## [ACTION ITEM]
Using the records below, output the stretch that opens with the line containing "ten) einschließlich dem" and closes with the line containing "(1 kg = 6.45) / (1 kg = 5.55)**", exactly and including both lines, with nothing more.

## [RAW DATA]
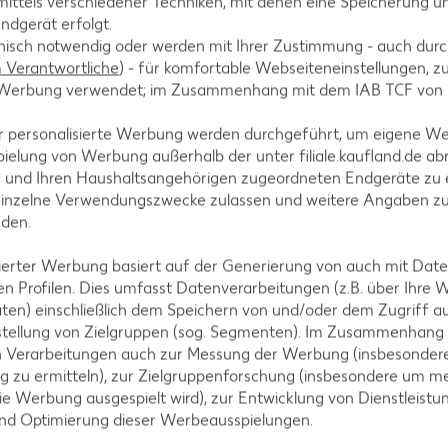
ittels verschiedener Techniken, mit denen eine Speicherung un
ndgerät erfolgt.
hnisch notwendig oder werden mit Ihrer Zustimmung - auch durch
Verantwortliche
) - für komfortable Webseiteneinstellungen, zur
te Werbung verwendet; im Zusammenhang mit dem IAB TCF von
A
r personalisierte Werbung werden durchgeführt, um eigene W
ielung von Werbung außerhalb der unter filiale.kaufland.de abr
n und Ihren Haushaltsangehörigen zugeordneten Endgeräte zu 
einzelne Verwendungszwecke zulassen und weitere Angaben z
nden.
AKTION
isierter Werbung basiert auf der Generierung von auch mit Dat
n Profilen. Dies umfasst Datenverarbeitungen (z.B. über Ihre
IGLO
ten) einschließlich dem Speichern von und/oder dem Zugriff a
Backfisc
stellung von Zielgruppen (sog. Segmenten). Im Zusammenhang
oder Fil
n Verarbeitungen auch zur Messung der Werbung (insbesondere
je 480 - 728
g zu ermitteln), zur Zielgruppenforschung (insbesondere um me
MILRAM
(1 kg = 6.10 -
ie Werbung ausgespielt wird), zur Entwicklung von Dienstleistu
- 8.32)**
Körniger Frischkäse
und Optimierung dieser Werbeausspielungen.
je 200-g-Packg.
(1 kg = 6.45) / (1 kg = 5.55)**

--

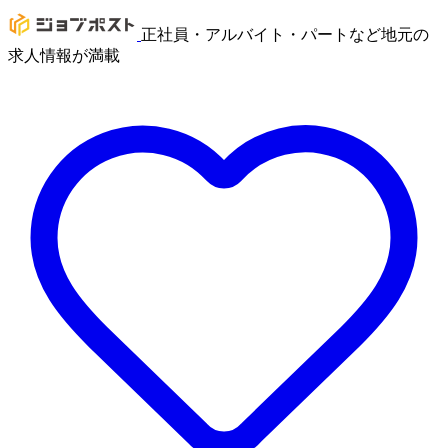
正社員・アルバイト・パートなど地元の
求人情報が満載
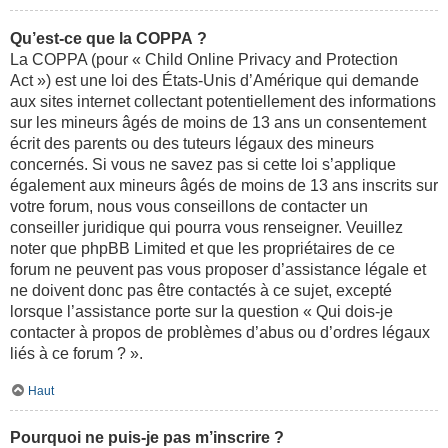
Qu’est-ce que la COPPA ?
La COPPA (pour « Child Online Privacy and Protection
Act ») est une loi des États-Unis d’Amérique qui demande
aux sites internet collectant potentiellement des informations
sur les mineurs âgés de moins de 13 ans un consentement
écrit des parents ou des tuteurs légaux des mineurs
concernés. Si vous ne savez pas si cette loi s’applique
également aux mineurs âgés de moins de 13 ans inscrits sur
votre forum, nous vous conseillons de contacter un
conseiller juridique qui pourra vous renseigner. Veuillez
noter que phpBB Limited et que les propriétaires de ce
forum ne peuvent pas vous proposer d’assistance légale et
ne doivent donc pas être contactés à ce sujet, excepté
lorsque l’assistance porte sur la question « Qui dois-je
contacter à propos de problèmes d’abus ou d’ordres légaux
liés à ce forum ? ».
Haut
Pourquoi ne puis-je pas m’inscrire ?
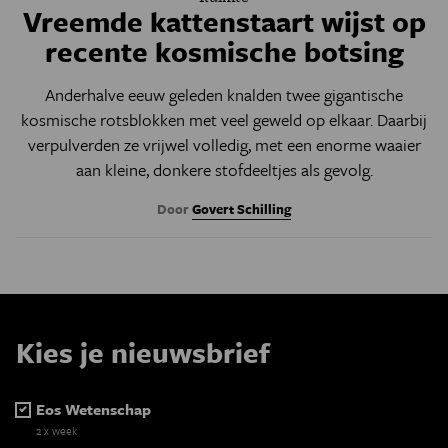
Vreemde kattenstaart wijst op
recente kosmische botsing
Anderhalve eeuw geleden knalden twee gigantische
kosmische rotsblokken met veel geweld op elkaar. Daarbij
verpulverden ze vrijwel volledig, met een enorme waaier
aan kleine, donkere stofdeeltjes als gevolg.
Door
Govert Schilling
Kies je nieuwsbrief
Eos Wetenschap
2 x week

## [RESPONSE TO THE EXERCISE]
ten) einschließlich dem Speichern von und/oder dem Zugriff a
Backfisc
stellung von Zielgruppen (sog. Segmenten). Im Zusammenhang
oder Fil
n Verarbeitungen auch zur Messung der Werbung (insbesondere
je 480 - 728
g zu ermitteln), zur Zielgruppenforschung (insbesondere um me
MILRAM
(1 kg = 6.10 -
ie Werbung ausgespielt wird), zur Entwicklung von Dienstleistu
- 8.32)**
Körniger Frischkäse
und Optimierung dieser Werbeausspielungen.
je 200-g-Packg.
(1 kg = 6.45) / (1 kg = 5.55)**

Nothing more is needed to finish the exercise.